## Work task
Hand back all records exactly, pictures omitted.

[Data records]
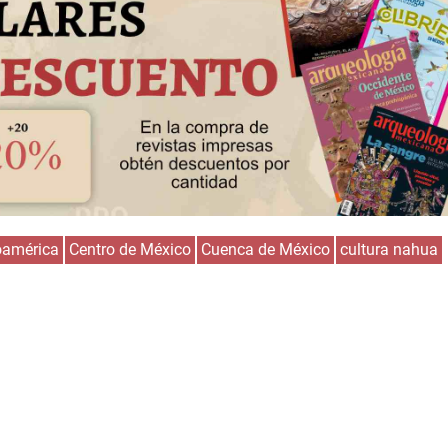
américa
Centro de México
Cuenca de México
cultura nahua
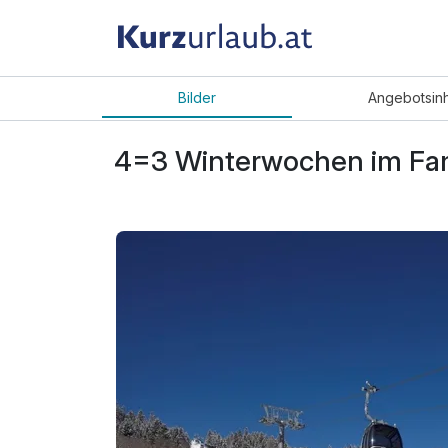
Bilder
Angebot
sin
4=3 Winterwochen im Fami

## Solution for this exercise
américa
Centro de México
Cuenca de México
cultura nahua
Bilder
Angebot
sin
4=3 Winterwochen im Fami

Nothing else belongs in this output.